NESTA - looking for areas of growth to invest in and support.
Research frely available online, to provoke discussion.
Research questions
What are "digital companies". (main focus of talk).
What do they look like.
What drives their innovation/growth.
Why?
Standard classifications of businesses don't work.
Used to measure economic output, doesn't work for digital companies.
SIC - Standard Industry Classification
731 SICs, self-classified.
(from a question) self-classification has no incentives for accuracy, in fact directly the opposite. Changing your classification over time to accurately reflect changing business strategy just adds paperwork.
e.g.
77220: renting of video tapes and disks
01440: raising of camels and cemlids
82990: other business support service activities (10%)
20% not classified
3 million companies in Companies House
Almost a million are unclassified or improperly classified.
This presentation / research did not attempt to classify these unclassified companies.
Challenge
Mapping is necessarily imprecise.
Data-driven methods can be richer, more informative, more up to date.
Linked datasets
Online activity
Trade activity
Trademarks / Patents
News/events
Financials
...
Approach
Classify by:
Sector (their vertical)
Product type
Client type (B2B, B2C, government)
Sales process (franchise, subscription)
e.g. you might be an Oil and Gas company that produces software
Tech stack
scrapy / pandas / scikit-learn
Getting training set
Some public companies are pre-classified.
Expert panels for authoritative labels.
Crowd sourcing
!!AI sounds like Amazon Mechanical Turk
use qualification tests, and send tasks to many humans and take majority vote.
Feature engineering
Multiple sources
Free text (news)
Structured (patent filings)
Cleaning
Malformed HTML
Stripping JavaScript
lxml, beautifulsoup (prefer lxml, more robust)
!!AI beautifulsoup4 defaults to using lxml if installed.

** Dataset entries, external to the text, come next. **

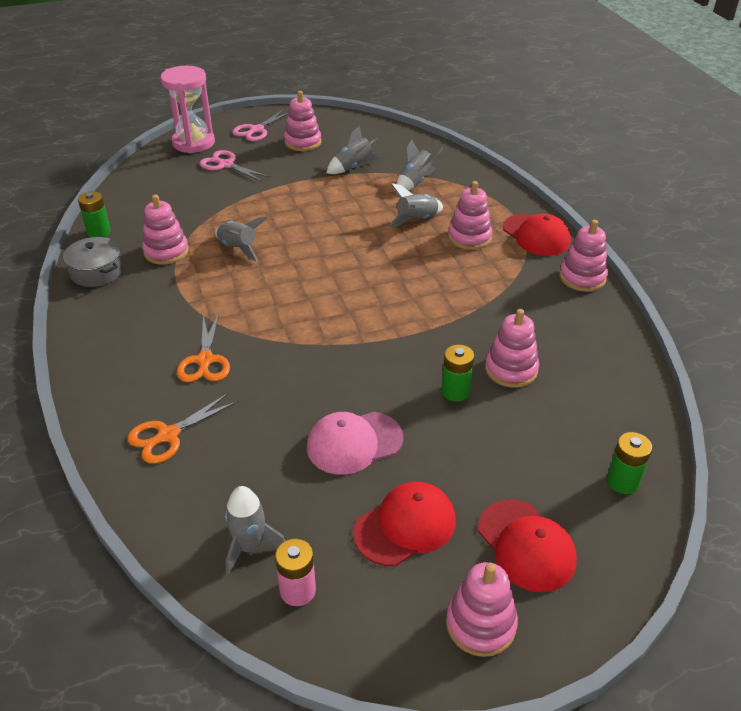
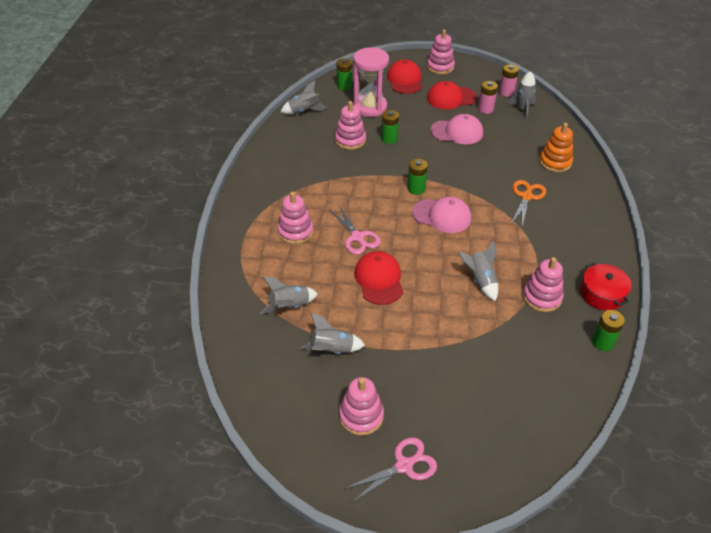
camera: 155 degrees left, 5 degrees up
(97, 272) = (602, 294): grey pot -> red pot
(167, 435) = (555, 162): orange scissors -> orange stacking toy
(193, 143) = (488, 466): pink hourglass -> pink hourglass (370, 107)
(226, 165) = (461, 405): pink scissors -> pink scissors (357, 237)
(312, 301) = (442, 216): none -> pink cap
(324, 519) = (485, 109): none -> pink battery
(365, 325) = (416, 189): none -> green battery
(417, 220) = (321, 262): grey rocket -> grey rocket (304, 111)
(536, 235) = (246, 218): red cap -> red cap (379, 279)
(582, 278) = (252, 177): pink stacking toy -> none

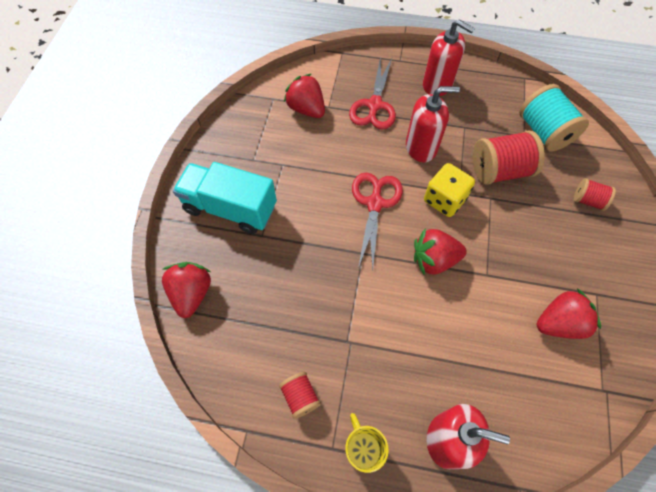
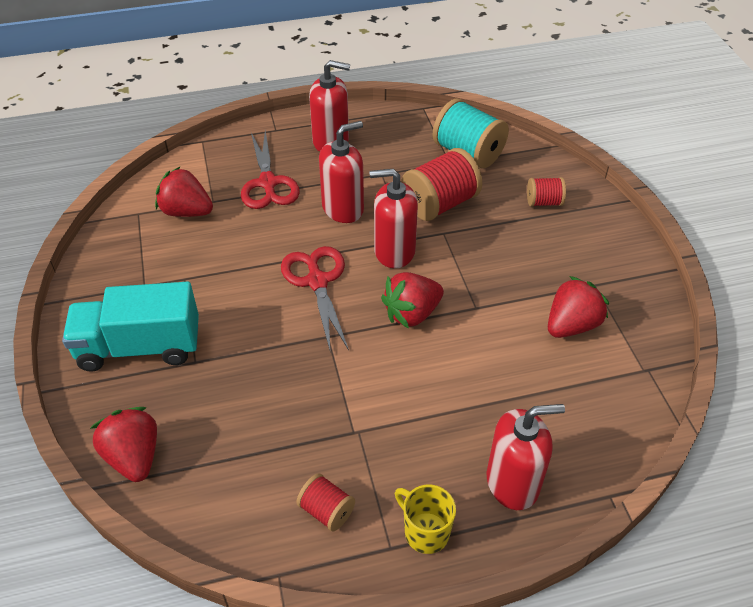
camera: 25 degrees left, 15 degrees down
(444, 200) = (394, 251): yellow dice -> red soap dispenser

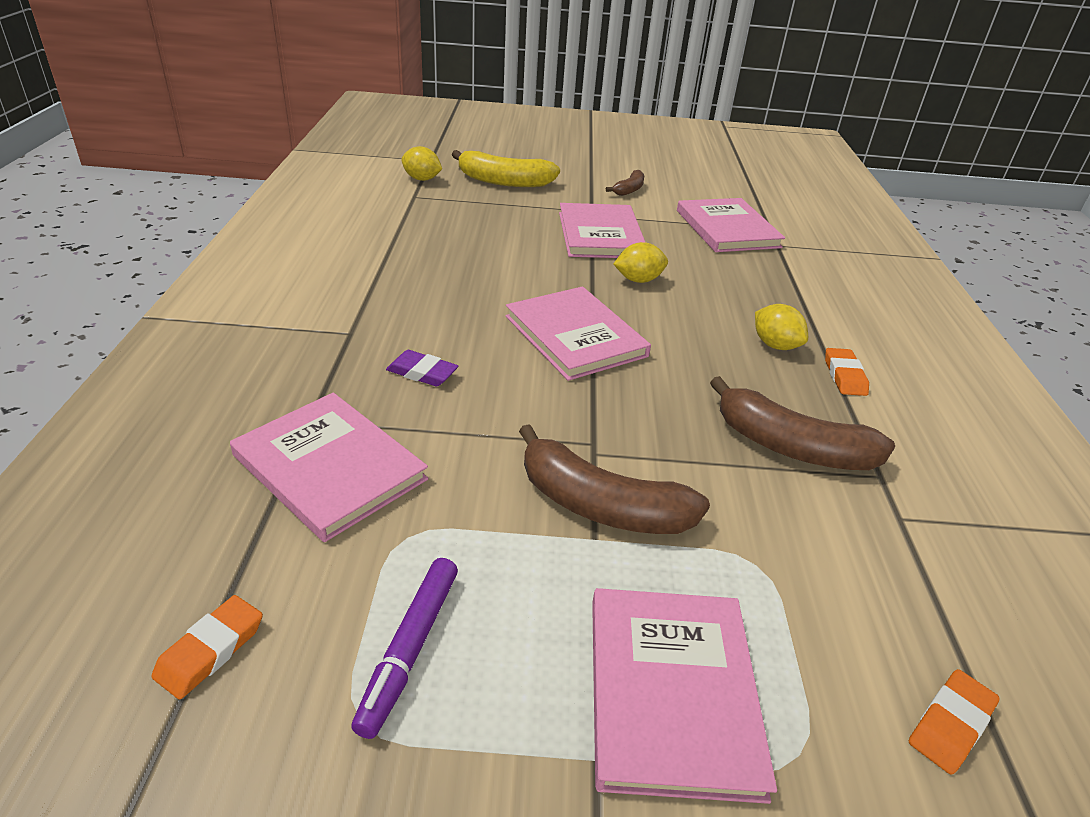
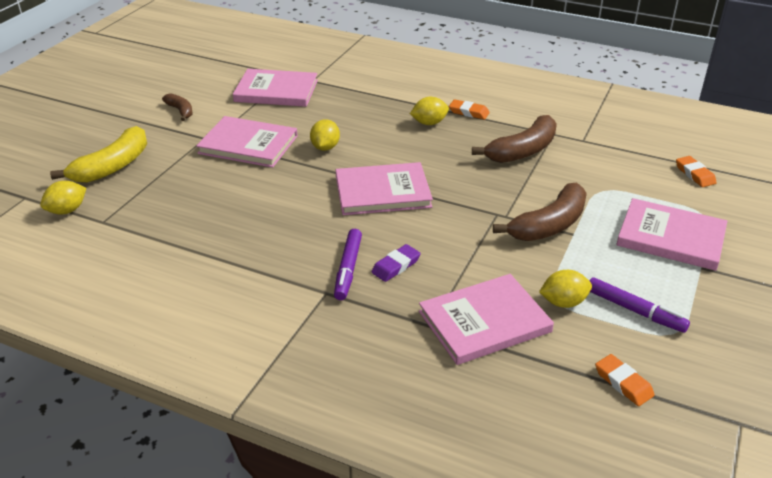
camera: 65 degrees left, 0 degrees up
(400, 339) = (348, 269): none -> purple marker
(401, 547) = (563, 302): none -> yellow lemon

goose for article extraction
Tokenising and calculating TF-IDF weights
Modelling
pandas to build up feature sets
linear SVMs, linear models are fast for thousands of features
multi-class classifiers for sector, product, client, sales process
Example
Kelton
Official SIC classification: 82290 (other)
Their classification
Sector: Oil and Energy
Product: Software Company
Client - Businesses
Sale process: Projects
Based in: Aberdeen
Challenges
Company structure
Subsidiaries, trading partners, who is actually trading and where and what.